Recently I've been learning Ruby.I hit a problem while I'm writing a subclass of File.

class MyFile < File

end

file_path = "text_file"

file = MyFile.open(file_path) do | file |
    file.each_line do | line |
        puts line
    end
    file.close
end

result:

line 1
line 2
line 3

If I want output by calling a method:

class MyFile < File
    def foo
        self.each_line do | line |
            puts line
        end
    end
end

file_path = "text_file"

my_file = MyFile.open(file_path) do | file |
    file.foo
    file.close
end

Result:

/Users/veightz/Developer/RubyCode/io_error.rb:4:in `write': not opened for writing (IOError)
    from /Users/veightz/Developer/RubyCode/io_error.rb:4:in `puts'
    from /Users/veightz/Developer/RubyCode/io_error.rb:4:in `block in foo'
    from /Users/veightz/Developer/RubyCode/io_error.rb:3:in `each_line'
    from /Users/veightz/Developer/RubyCode/io_error.rb:3:in `foo'
    from /Users/veightz/Developer/RubyCode/io_error.rb:20:in `block in <main>'
    from /Users/veightz/Developer/RubyCode/io_error.rb:19:in `open'
    from /Users/veightz/Developer/RubyCode/io_error.rb:19:in `<main>'

Then I add new method bar

class MyFile < File
    def foo
        self.each_line do | line |
            puts line
        end
    end

    def bar
        self.each_line do | line |
            p line
        end
    end
end

my_file = MyFile.open(file_path) do | file |
    file.bar
    file.close
end

Result:

"line 1\n"
"line 2\n"
"line 3\n"

So, I'm so confused about IO in Ruby.Why puts line in foo can't work well.

like image 906
Veight Zhou Avatar asked Jul 05 '15 00:07

Veight Zhou


1 Answers

There is a puts method in IO and IO is a superclass of File. That means that this:

puts line

is actually self.puts rather than Kernel#puts as it is pretty much everywhere else that you use puts. Hence the "not opened for writing" error message.

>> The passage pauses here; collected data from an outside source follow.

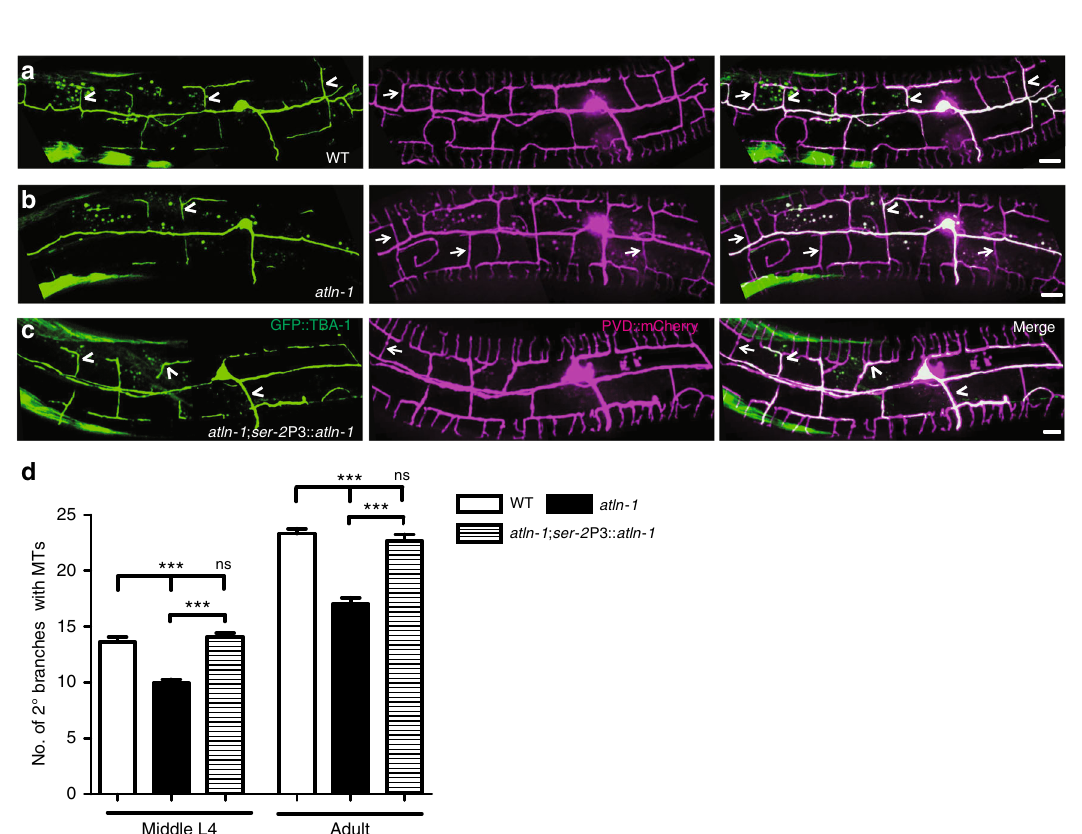
Fig. 3 a tln-1 mutants show high level of ER retraction. a – c Kymographs of ER (GFP::SP12) dynamic events in PVD 3° branches in WT ( a ), atln-1 ( b ), and atln- 1; ser-2 P3:: atln-1 ( c ) worms at L4 stage. Magenta, white and yellow arrows indicate ER growth, retraction, and static events, respectively. Scale bar, 5 μ m and 10 s. d Quanti fi cation of ER growth and retraction frequency. Values are mean and error bars are SEM. At least 200 events from more than 30 worms are quanti fi ed. ns, not signi fi cant, ** p < 0.01 (Newman-Keuls multiple comparison test). e, f Quanti fi cation of ER growth ( e ) and retraction ( f ) length. Values are mean and error bars are SEM. At least 200 events from more than 30 worms are quanti fi ed. ns, not signi fi cant; *** p < 0.001 (Newman-Keuls multiple comparison test). g – i Representative 3D-SIM images of ER (GFP::SP12) complex structure at the most proximal branch point of the PVD anterior dendrite in WT ( g ), atln-1 ( h ), and atln-1; ser-2 P3:: atln-1 ( i ) worms. j Quanti fi cation of ER complexity index of the most proximal branching point. Values are mean and error bars are SEM, n > 40. ** p < 0.01; *** p < 0.001 (Newman-Keuls multiple comparison test). To calculate the complexity index, we drew a circle of 1.6 μ m diameter (dashed circle) at the branching point and a line within the circle along the dendrite trunk (dashed line). Complexity index = mean GFP intensity in the circle/mean GFP intensity on the line. Scale bars, 1 μ m. k Quanti fi cation of ER complexity index at posterior branch points. Values are mean and error bars are SEM. At least 100 branch points from more than 30 worms are quanti fi ed. * p < 0.05; *** p < 0.001 (Newman-Keuls multiple comparison test). l Scanning electron microscopy images from a serial EM pictures showing ER complex structure on a branch point in PVD of a WT worm. The magenta arrows indicate ER. The blue arrows indicate PVD 2° branches. Scale bar, 500 nm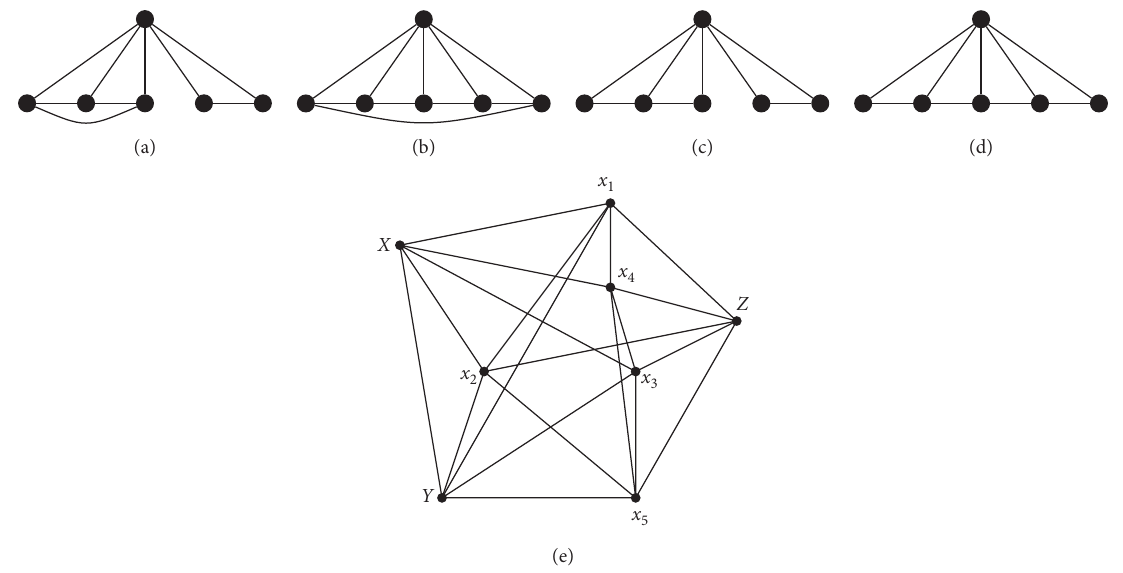
Figure 1: The local structure induced by a neighborhood of a vertex: (a) Type 1, (b) type 2, (c) type 3, (d) type 4, and (e) G ∗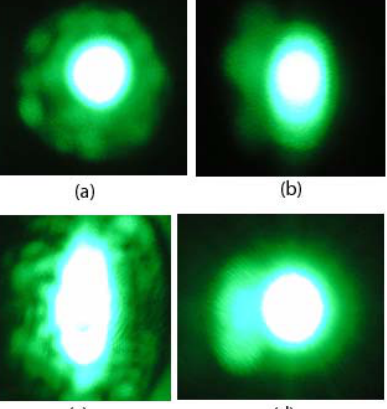
Table 1. Optical Damage Resistance of LN:Mg, LN:Hf, LN:Zr and LN:Sn. The data, except for the doping threshold, come from 6.5 mol% MgO, 4.0 mol% HfO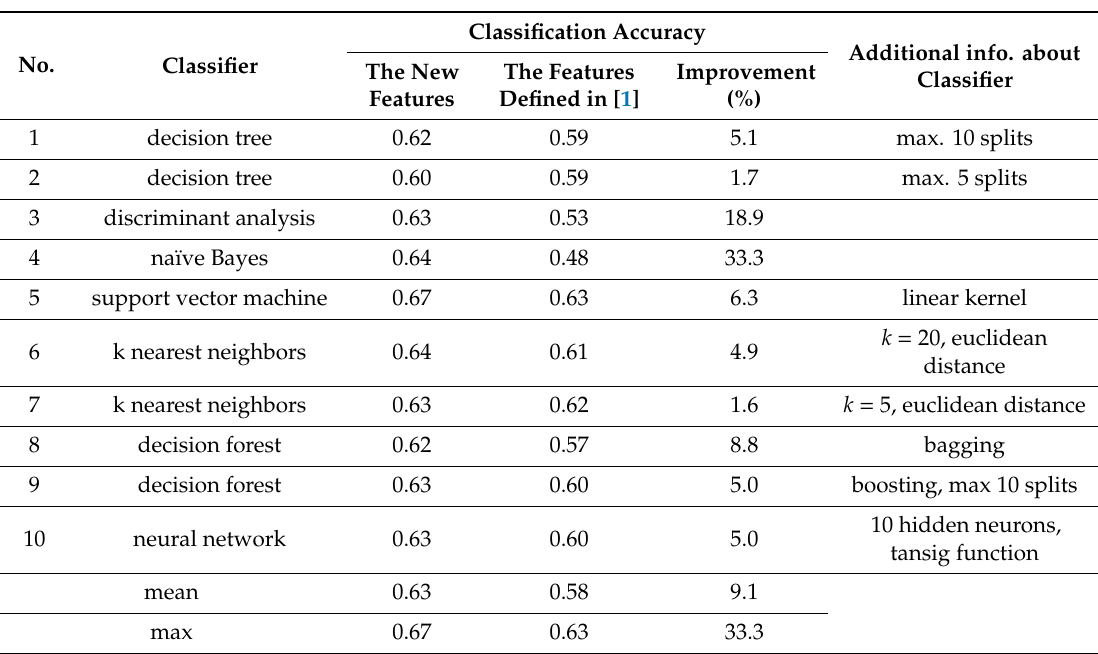
Table 4. Comparison between classification accuracies for the new features and the features defined ( classification _ accuracy OLD − classification _ accuracy NEW ) · in [1]. The improvement is calculated as classification _ accuracy OLD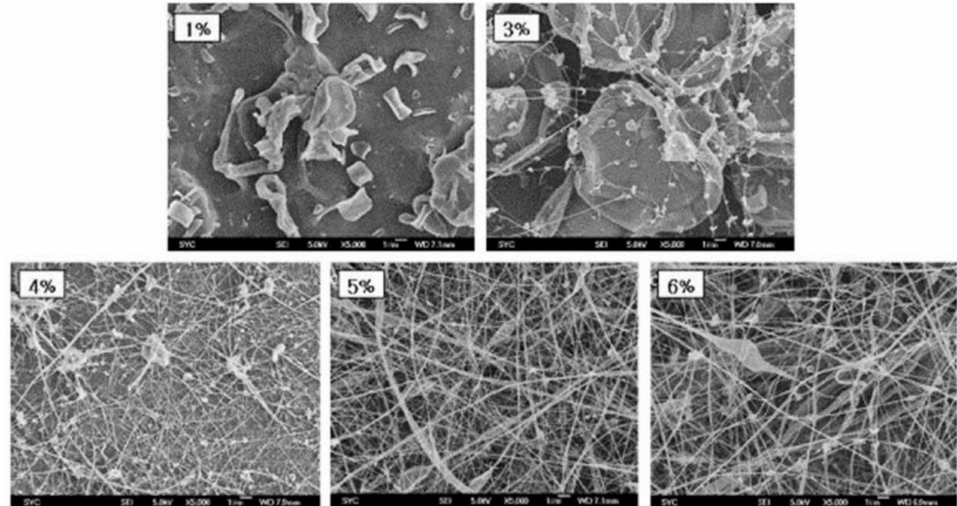
Figure 9. SEM images of chitin nanofibers with varying concentrations (concentrations are embedded in the images) [138]. Reproduced with permission from ref. [138]. Copyright Elsevier,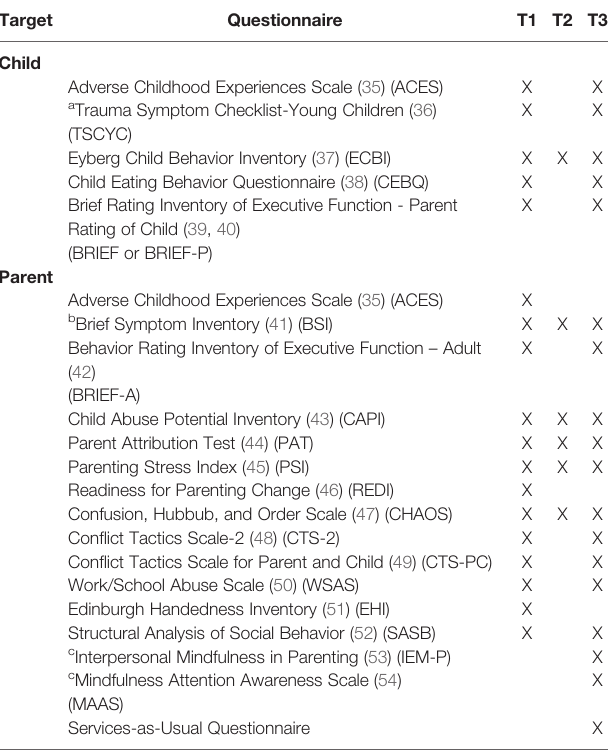
TABLE 1 | Survey measures across T1 pre-treatment, T2 mid-treatment, and T3 post-treatment.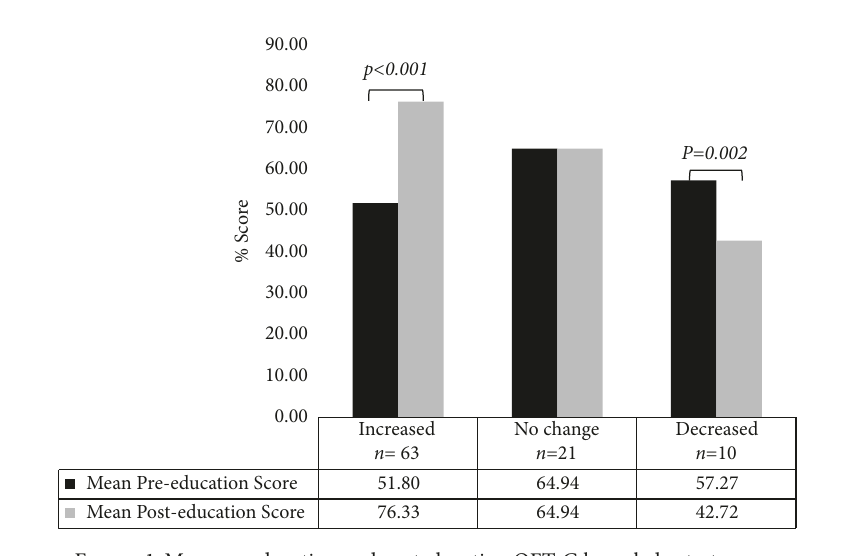
Figure 1: Mean preeducation and posteducation QFT-G knowledge test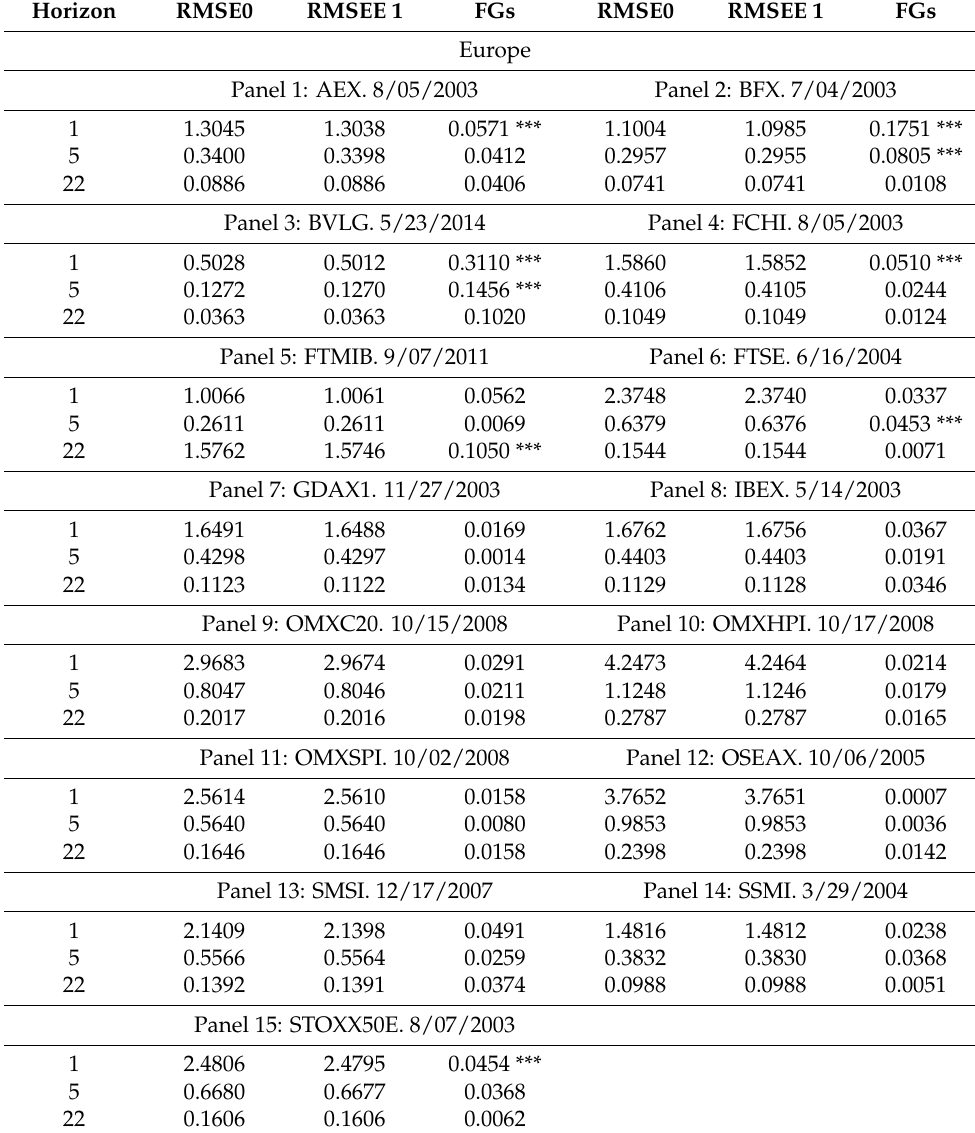
Table 2. Out-of-sample forecasting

You need an explicit receiver to get the same effect as Kernel#puts; Kernel#puts is equivalent to $stdout.puts so you want:

file.each_line do | line |
  $stdout.puts line
end

Your p line version works fine because there is no IO#p or File#p method, p is Kernel#p just like it is everywhere else.

Keep in mind that we don't have functions in Ruby the way other languages have global functions. Methods that you use like a function are almost always methods in Kernel.